The clinical implications of Sachs’ findings were applied in studies including atrial fibrillation, stress-induced Ca2+ uptake in dystrophic muscle, volume regulation in red blood cells of individuals with various forms of anemia, and stress-induced endothelin production in glial brain cells.

Sachs also developed an advanced software package called QuB that investigators use for analyzing single channel data.

Sachs was awarded the 2013 Kenneth S. Cole Award from the Biophysical Society. He received the award — given to only one investigator annually — for his significant contributions to the understanding of cell membrane biophysics.

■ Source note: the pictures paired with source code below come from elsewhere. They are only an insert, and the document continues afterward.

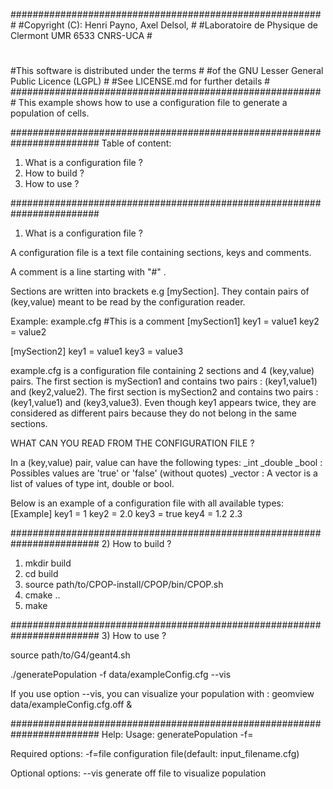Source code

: #########################################################
#Copyright (C): Henri Payno, Axel Delsol, 				#
#Laboratoire de Physique de Clermont UMR 6533 CNRS-UCA	#
#														#
#This software is distributed under the terms			#
#of the GNU Lesser General  Public Licence (LGPL)		#
#See LICENSE.md for further details						#
#########################################################
This example shows how to use a configuration file to generate a population of cells.

########################################################################
Table of content:
1) What is a configuration file ?
2) How to build ?
3) How to use ?

########################################################################
1) What is a configuration file ?

A configuration file is a text file containing sections, keys and comments.

A comment is a line starting with "#" .

Sections are written into brackets e.g [mySection]. 
They contain pairs of (key,value) meant to be read by the configuration reader.

Example: example.cfg
#This is a comment
[mySection1]
key1 = value1
key2 = value2

[mySection2]
key1 = value1
key3 = value3

example.cfg is a configuration file containing 2 sections and 4 (key,value) pairs.
The first section is mySection1 and contains two pairs : (key1,value1) and (key2,value2).
The first section is mySection2 and contains two pairs : (key1,value1) and (key3,value3).
Even though key1 appears twice, they are considered as different pairs because they do not belong in the same sections.



WHAT CAN YOU READ FROM THE CONFIGURATION FILE ?

In a (key,value) pair, value can have the following types:
_int
_double 
_bool   : Possibles values are 'true' or 'false' (without quotes)
_vector : A vector is a list of values of type int, double or bool.

Below is an example of a configuration file with all available types:
[Example]
key1 = 1
key2 = 2.0
key3 = true
key4 = 1.2 2.3


########################################################################
2) How to build ?

1. mkdir build
2. cd build
3. source path/to/CPOP-install/CPOP/bin/CPOP.sh
4. cmake ..
5. make


########################################################################
3) How to use ?

source  path/to/G4/geant4.sh

./generatePopulation -f data/exampleConfig.cfg --vis

If you use option --vis, you can visualize your population with :
geomview data/exampleConfig.cfg.off &


########################################################################
Help:
Usage: generatePopulation  -f=<file>

  Required options:
  -f=file                   configuration file(default: input_filename.cfg)

  Optional options:
  --vis                     generate off file to visualize population


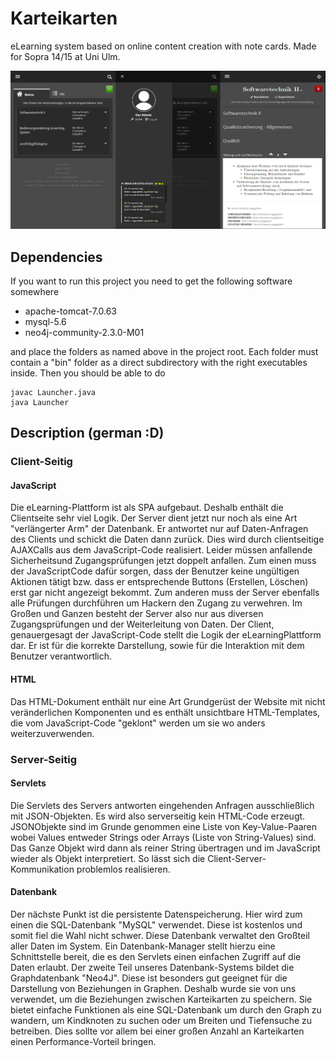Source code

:# Karteikarten
eLearning system based on online content creation with note cards. Made for Sopra 14/15 at Uni Ulm.

![Screenshot](https://raw.githubusercontent.com/MariusUniUlm/Karteikarten/master/prog/source/client/files/images/119.png "You see the mobile version here. Thanks to CSS the layout degrades gracefully :)")

## Dependencies
If you want to run this project you need to get the following software somewhere
+ apache-tomcat-7.0.63
+ mysql-5.6
+ neo4j-community-2.3.0-M01

and place the folders as named above in the project root. Each folder must contain a "bin" folder as a direct subdirectory with the right executables inside. Then you should be able to do

```
javac Launcher.java
java Launcher
```

## Description (german :D)

### Client-Seitig
#### JavaScript
Die eLearning-Plattform ist als SPA aufgebaut. Deshalb enthält
die Clientseite sehr viel Logik. Der Server dient jetzt nur noch als eine Art
"verlängerter Arm" der Datenbank. Er antwortet nur auf Daten-Anfragen des
Clients und schickt die Daten dann zurück. Dies wird durch clientseitige AJAXCalls
aus dem JavaScript-Code realisiert. Leider müssen anfallende Sicherheitsund
Zugangsprüfungen jetzt doppelt anfallen. Zum einen muss der JavaScriptCode
dafür sorgen, dass der Benutzer keine ungültigen Aktionen tätigt bzw.
dass er entsprechende Buttons (Erstellen, Löschen) erst gar nicht angezeigt bekommt.
Zum anderen muss der Server ebenfalls alle Prüfungen durchführen um
Hackern den Zugang zu verwehren. Im Großen und Ganzen besteht der Server
also nur aus diversen Zugangsprüfungen und der Weiterleitung von Daten.
Der Client, genauergesagt der JavaScript-Code stellt die Logik der eLearningPlattform
dar. Er ist für die korrekte Darstellung, sowie für die Interaktion mit
dem Benutzer verantwortlich.
#### HTML
Das HTML-Dokument enthält nur eine Art Grundgerüst der Website mit nicht
veränderlichen Komponenten und es enthält unsichtbare HTML-Templates, die
vom JavaScript-Code "geklont" werden um sie wo anders weiterzuverwenden.
### Server-Seitig
#### Servlets
Die Servlets des Servers antworten eingehenden Anfragen ausschließlich mit
JSON-Objekten. Es wird also serverseitig kein HTML-Code erzeugt. JSONObjekte
sind im Grunde genommen eine Liste von Key-Value-Paaren wobei
Values entweder Strings oder Arrays (Liste von String-Values) sind. Das Ganze
Objekt wird dann als reiner String übertragen und im JavaScript wieder als
Objekt interpretiert. So lässt sich die Client-Server-Kommunikation problemlos
realisieren.
#### Datenbank
Der nächste Punkt ist die persistente Datenspeicherung. Hier wird zum einen
die SQL-Datenbank "MySQL" verwendet. Diese ist kostenlos und somit fiel
die Wahl nicht schwer. Diese Datenbank verwaltet den Großteil aller Daten im
System. Ein Datenbank-Manager stellt hierzu eine Schnittstelle bereit, die es
den Servlets einen einfachen Zugriff auf die Daten erlaubt.
Der zweite Teil unseres Datenbank-Systems bildet die Graphdatenbank "Neo4J".
Diese ist besonders gut geeignet für die Darstellung von Beziehungen in Graphen.
Deshalb wurde sie von uns verwendet, um die Beziehungen zwischen Karteikarten
zu speichern. Sie bietet einfache Funktionen als eine SQL-Datenbank
um durch den Graph zu wandern, um Kindknoten zu suchen oder um Breiten
und Tiefensuche zu betreiben. Dies sollte vor allem bei einer großen Anzahl an
Karteikarten einen Performance-Vorteil bringen.
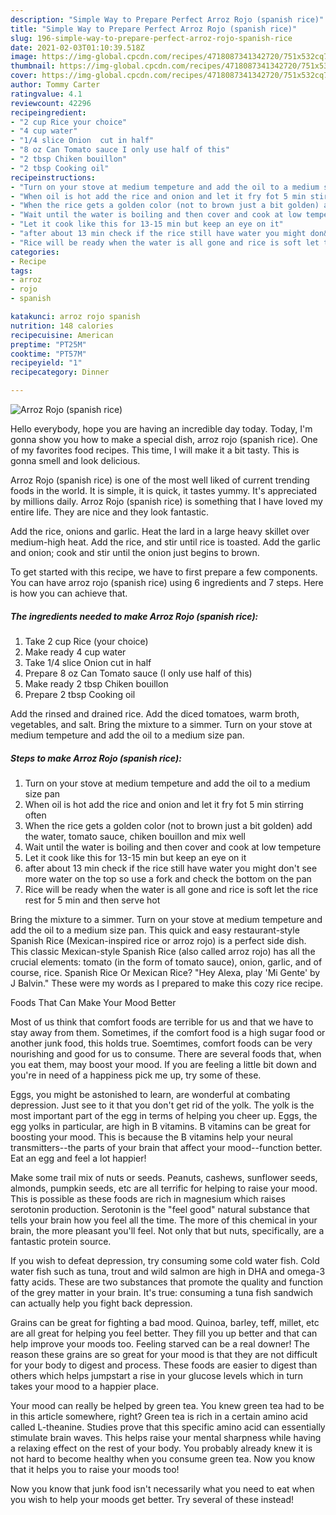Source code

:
 ```yaml
---
description: "Simple Way to Prepare Perfect Arroz Rojo (spanish rice)"
title: "Simple Way to Prepare Perfect Arroz Rojo (spanish rice)"
slug: 196-simple-way-to-prepare-perfect-arroz-rojo-spanish-rice
date: 2021-02-03T01:10:39.518Z
image: https://img-global.cpcdn.com/recipes/4718087341342720/751x532cq70/arroz-rojo-spanish-rice-recipe-main-photo.jpg
thumbnail: https://img-global.cpcdn.com/recipes/4718087341342720/751x532cq70/arroz-rojo-spanish-rice-recipe-main-photo.jpg
cover: https://img-global.cpcdn.com/recipes/4718087341342720/751x532cq70/arroz-rojo-spanish-rice-recipe-main-photo.jpg
author: Tommy Carter
ratingvalue: 4.1
reviewcount: 42296
recipeingredient:
- "2 cup Rice your choice"
- "4 cup water"
- "1/4 slice Onion  cut in half"
- "8 oz Can Tomato sauce I only use half of this"
- "2 tbsp Chiken bouillon"
- "2 tbsp Cooking oil"
recipeinstructions:
- "Turn on your stove at medium tempeture and add the oil to a medium size pan"
- "When oil is hot add the rice and onion and let it fry fot 5 min stirring often"
- "When the rice gets a golden color (not to brown just a bit golden) add the water, tomato sauce, chiken bouillon and mix well"
- "Wait until the water is boiling and then cover and cook at low tempeture"
- "Let it cook like this for 13-15 min but keep an eye on it"
- "after about 13 min check if the rice still have water you might don&#39;t see more water on the top so use a fork and check the bottom on the pan"
- "Rice will be ready when the water is all gone and rice is soft let the rice rest for 5 min and then serve hot"
categories:
- Recipe
tags:
- arroz
- rojo
- spanish

katakunci: arroz rojo spanish 
nutrition: 148 calories
recipecuisine: American
preptime: "PT25M"
cooktime: "PT57M"
recipeyield: "1"
recipecategory: Dinner

---
```



![Arroz Rojo (spanish rice)](https://img-global.cpcdn.com/recipes/4718087341342720/751x532cq70/arroz-rojo-spanish-rice-recipe-main-photo.jpg)

Hello everybody, hope you are having an incredible day today. Today, I'm gonna show you how to make a special dish, arroz rojo (spanish rice). One of my favorites food recipes. This time, I will make it a bit tasty. This is gonna smell and look delicious.

Arroz Rojo (spanish rice) is one of the most well liked of current trending foods in the world. It is simple, it is quick, it tastes yummy. It's appreciated by millions daily. Arroz Rojo (spanish rice) is something that I have loved my entire life. They are nice and they look fantastic.

Add the rice, onions and garlic. Heat the lard in a large heavy skillet over medium-high heat. Add the rice, and stir until rice is toasted. Add the garlic and onion; cook and stir until the onion just begins to brown.


To get started with this recipe, we have to first prepare a few components. You can have arroz rojo (spanish rice) using 6 ingredients and 7 steps. Here is how you can achieve that.

<!--inarticleads1-->

##### The ingredients needed to make Arroz Rojo (spanish rice):

1. Take 2 cup Rice (your choice)
1. Make ready 4 cup water
1. Take 1/4 slice Onion  cut in half
1. Prepare 8 oz Can Tomato sauce (I only use half of this)
1. Make ready 2 tbsp Chiken bouillon
1. Prepare 2 tbsp Cooking oil


Add the rinsed and drained rice. Add the diced tomatoes, warm broth, vegetables, and salt. Bring the mixture to a simmer. Turn on your stove at medium tempeture and add the oil to a medium size pan. 

<!--inarticleads2-->

##### Steps to make Arroz Rojo (spanish rice):

1. Turn on your stove at medium tempeture and add the oil to a medium size pan
1. When oil is hot add the rice and onion and let it fry fot 5 min stirring often
1. When the rice gets a golden color (not to brown just a bit golden) add the water, tomato sauce, chiken bouillon and mix well
1. Wait until the water is boiling and then cover and cook at low tempeture
1. Let it cook like this for 13-15 min but keep an eye on it
1. after about 13 min check if the rice still have water you might don&#39;t see more water on the top so use a fork and check the bottom on the pan
1. Rice will be ready when the water is all gone and rice is soft let the rice rest for 5 min and then serve hot


Bring the mixture to a simmer. Turn on your stove at medium tempeture and add the oil to a medium size pan. This quick and easy restaurant-style Spanish Rice (Mexican-inspired rice or arroz rojo) is a perfect side dish. This classic Mexican-style Spanish Rice (also called arroz rojo) has all the crucial elements: tomato (in the form of tomato sauce), onion, garlic, and of course, rice. Spanish Rice Or Mexican Rice? &#34;Hey Alexa, play &#39;Mi Gente&#39; by J Balvin.&#34; These were my words as I prepared to make this cozy rice recipe. 

Foods That Can Make Your Mood Better


Most of us think that comfort foods are terrible for us and that we have to stay away from them. Sometimes, if the comfort food is a high sugar food or another junk food, this holds true. Soemtimes, comfort foods can be very nourishing and good for us to consume. There are several foods that, when you eat them, may boost your mood. If you are feeling a little bit down and you're in need of a happiness pick me up, try some of these.

Eggs, you might be astonished to learn, are wonderful at combating depression. Just see to it that you don't get rid of the yolk. The yolk is the most important part of the egg in terms of helping you cheer up. Eggs, the egg yolks in particular, are high in B vitamins. B vitamins can be great for boosting your mood. This is because the B vitamins help your neural transmitters--the parts of your brain that affect your mood--function better. Eat an egg and feel a lot happier!

Make some trail mix of nuts or seeds. Peanuts, cashews, sunflower seeds, almonds, pumpkin seeds, etc are all terrific for helping to raise your mood. This is possible as these foods are rich in magnesium which raises serotonin production. Serotonin is the "feel good" natural substance that tells your brain how you feel all the time. The more of this chemical in your brain, the more pleasant you'll feel. Not only that but nuts, specifically, are a fantastic protein source.

If you wish to defeat depression, try consuming some cold water fish. Cold water fish such as tuna, trout and wild salmon are high in DHA and omega-3 fatty acids. These are two substances that promote the quality and function of the grey matter in your brain. It's true: consuming a tuna fish sandwich can actually help you fight back depression. 

Grains can be great for fighting a bad mood. Quinoa, barley, teff, millet, etc are all great for helping you feel better. They fill you up better and that can help improve your moods too. Feeling starved can be a real downer! The reason these grains are so great for your mood is that they are not difficult for your body to digest and process. These foods are easier to digest than others which helps jumpstart a rise in your glucose levels which in turn takes your mood to a happier place.

Your mood can really be helped by green tea. You knew green tea had to be in this article somewhere, right? Green tea is rich in a certain amino acid called L-theanine. Studies prove that this specific amino acid can essentially stimulate brain waves. This helps raise your mental sharpness while having a relaxing effect on the rest of your body. You probably already knew it is not hard to become healthy when you consume green tea. Now you know that it helps you to raise your moods too!

Now you know that junk food isn't necessarily what you need to eat when you wish to help your moods get better. Try several of these instead!

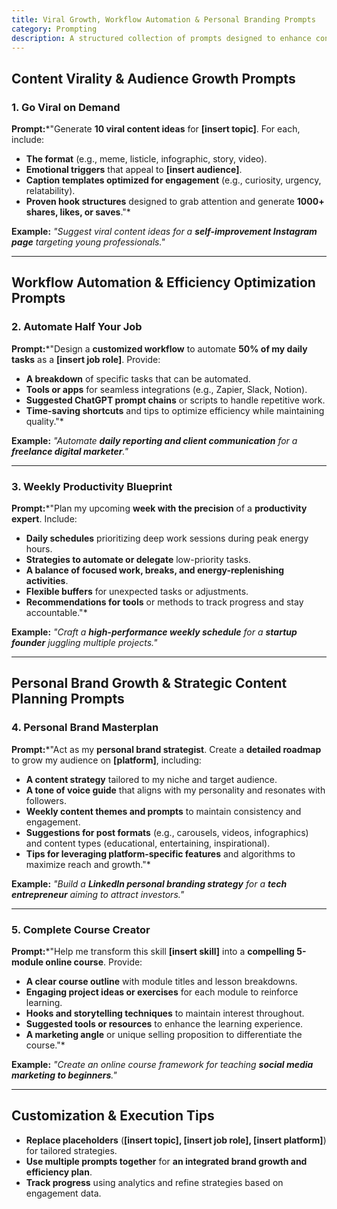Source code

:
 ```yaml
---
title: Viral Growth, Workflow Automation & Personal Branding Prompts  
category: Prompting
description: A structured collection of prompts designed to enhance content virality, automate workflows, optimize productivity, and develop personal brand growth strategies.
---
```

## **Content Virality & Audience Growth Prompts**

### **1. Go Viral on Demand**

**Prompt:***"Generate **10 viral content ideas** for **[insert topic]**. For each, include:

- **The format** (e.g., meme, listicle, infographic, story, video).
- **Emotional triggers** that appeal to **[insert audience]**.
- **Caption templates optimized for engagement** (e.g., curiosity, urgency, relatability).
- **Proven hook structures** designed to grab attention and generate **1000+ shares, likes, or saves**."*

**Example:**
*"Suggest viral content ideas for a **self-improvement Instagram page** targeting young professionals."*

---

## **Workflow Automation & Efficiency Optimization Prompts**

### **2. Automate Half Your Job**

**Prompt:***"Design a **customized workflow** to automate **50% of my daily tasks** as a **[insert job role]**. Provide:

- **A breakdown** of specific tasks that can be automated.
- **Tools or apps** for seamless integrations (e.g., Zapier, Slack, Notion).
- **Suggested ChatGPT prompt chains** or scripts to handle repetitive work.
- **Time-saving shortcuts** and tips to optimize efficiency while maintaining quality."*

**Example:**
*"Automate **daily reporting and client communication** for a **freelance digital marketer**."*

---

### **3. Weekly Productivity Blueprint**

**Prompt:***"Plan my upcoming **week with the precision** of a **productivity expert**. Include:

- **Daily schedules** prioritizing deep work sessions during peak energy hours.
- **Strategies to automate or delegate** low-priority tasks.
- **A balance of focused work, breaks, and energy-replenishing activities**.
- **Flexible buffers** for unexpected tasks or adjustments.
- **Recommendations for tools** or methods to track progress and stay accountable."*

**Example:**
*"Craft a **high-performance weekly schedule** for a **startup founder** juggling multiple projects."*

---

## **Personal Brand Growth & Strategic Content Planning Prompts**

### **4. Personal Brand Masterplan**

**Prompt:***"Act as my **personal brand strategist**. Create a **detailed roadmap** to grow my audience on **[platform]**, including:

- **A content strategy** tailored to my niche and target audience.
- **A tone of voice guide** that aligns with my personality and resonates with followers.
- **Weekly content themes and prompts** to maintain consistency and engagement.
- **Suggestions for post formats** (e.g., carousels, videos, infographics) and content types (educational, entertaining, inspirational).
- **Tips for leveraging platform-specific features** and algorithms to maximize reach and growth."*

**Example:**
*"Build a **LinkedIn personal branding strategy** for a **tech entrepreneur** aiming to attract investors."*

---

### **5. Complete Course Creator**

**Prompt:***"Help me transform this skill **[insert skill]** into a **compelling 5-module online course**. Provide:

- **A clear course outline** with module titles and lesson breakdowns.
- **Engaging project ideas or exercises** for each module to reinforce learning.
- **Hooks and storytelling techniques** to maintain interest throughout.
- **Suggested tools or resources** to enhance the learning experience.
- **A marketing angle** or unique selling proposition to differentiate the course."*

**Example:**
*"Create an online course framework for teaching **social media marketing to beginners**."*

---

## **Customization & Execution Tips**

- **Replace placeholders** (**[insert topic], [insert job role], [insert platform]**) for tailored strategies.
- **Use multiple prompts together** for **an integrated brand growth and efficiency plan**.
- **Track progress** using analytics and refine strategies based on engagement data.
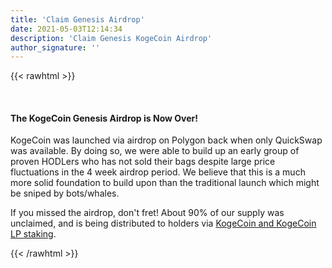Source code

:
 ```yaml
---
title: 'Claim Genesis Airdrop'
date: 2021-05-03T12:14:34
description: 'Claim Genesis KogeCoin Airdrop'
author_signature: ''
---
```


{{< rawhtml >}}

<br/>

<p><div class="description"><h4>The KogeCoin Genesis Airdrop is Now Over!</h4></div></p>

<p>KogeCoin was launched via airdrop on Polygon back when only QuickSwap was available. By doing so, we were able to build up an early group of proven HODLers who has not sold their bags despite large price fluctuations in the 4 week airdrop period. We believe that this is a much more solid foundation to build upon than the traditional launch which might be sniped by bots/whales.</p>

<p>If you missed the airdrop, don't fret! About 90% of our supply was unclaimed, and is being distributed to holders via <a href="https://kogefarm.io/farms">KogeCoin and KogeCoin LP staking</a>.</p>

{{< /rawhtml >}}
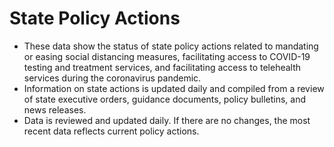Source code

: # State Policy Actions
<ul>
<li>These data show the status of state policy actions related to mandating or easing social distancing measures, facilitating access to COVID-19 testing and treatment services, and facilitating access to telehealth services during the coronavirus pandemic.</li>
<li>Information on state actions is updated daily and compiled from a review of state executive orders, guidance documents, policy bulletins, and news releases.</li>
<li>Data is reviewed and updated daily. If there are no changes, the most recent data reflects current policy actions.</li>
</ul>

Arnd Pralle, PhD, professor of physics in UB’s College of Arts and Sciences, first met Sachs when he was a graduate student in the European Molecular Biology Laboratory.

“Fred had a deep love for understanding how cells function within the realm of physics. His enthusiasm was contagious,” he said. “Fred shared his insight into biophysics freely and captivatingly. There wasn’t a seminar which Fred attended where he didn’t pose a curious insightful question or gave an encouraging remark at the end.”

Pralle noted Sachs was an active part of the Biophysical Society where he served on the council and the governing body, for each decade of his long scientific career.

He received an Entrepreneurial Spirit Award at UB’s annual Inventors and Entrepreneurs Reception in 2015 and was awarded numerous patents through his research at UB. 

He was nominated for the Nobel Prize in Physics in 2011 by Alexander G. Petrov, PhD, a professor of physics and a fellow of the Bulgarian Academy of Sciences.

Recognized for his exceptional contributions, Sachs received several other prestigious awards, including the SUNY Chancellor’s Research Recognition Award (2003), SUNY Distinguished Inventor (2002), UB Distinguished Professor (2002), UB MiniMed Lecture (2002), Stockton Kimball Award (2001), NSF Nanotechnology Review Panel (2001) and a Fogarty Fellowship (1992).

In addition to his numerous accomplishments, Sachs was recognized by the 1987 Guinness Book of World Records as the inventor of the world's smallest thermometer, the ultra micro-thermometer. This device, about one-fifth of the thickness of a human hair, played a pivotal role in measuring the temperature of single cells.

Pursued Artistic Interests Outside Lab

A steel sculpture.

One of the steel sculptures created by Frederick Sachs, PhD.

Sachs was a postdoctoral fellow in biochemistry and biophysics at the University of Hawaii, taught organic chemistry at Chaminade College and served as a staff fellow at the National Institutes of Health before beginning his career at UB.

He earned his doctoral degree in physiology from the SUNY Upstate Medical Center after earning a Bachelor of Arts degree in physics from the University of Rochester.

Outside the lab, Sachs spent considerable time on artistic pursuits.

He was an avid banjo player and played a large repertoire of folk songs, getting together weekly to jam with other musician friends.

Sachs also used kayaking as a form of meditation, and enjoyed the rhythm of just floating out on the waves of the Niagara River.

Growing up on a farm in Putnam County, he learned to weld as a young man. Decades later, he returned to welded steel sculpture as an art form, using principles of physics to explore motion, wind and balance.

For Sachs, steel sculpture represented a totally different mindset from doing research in his lab.

“It is possible to represent emotions, such as happiness, sadness, amusement and even something a bit more complex, such as disappointment. It doesn’t take much steel to do it, but it does take imagination and a bit of patience, which I enjoy,” Sachs said in a 2016 interview about his art.

“The return is so immediate compared to writing grants. That, really, is my reward, especially when the piece turns out the way I wanted it to,” he said. “When you can walk away and come back and look at it and like what you’ve done, that is all the applause I need.”

He is survived by his wife, Jane Jacobson; and his four children, Shana Pergande, Janna Willoughby-Lohr, Benjamin Sachs and Bobbie Sachs; four grandchildren; and two brothers, Jon and Dan Sachs. His son, Chris, predeceased him in 2008.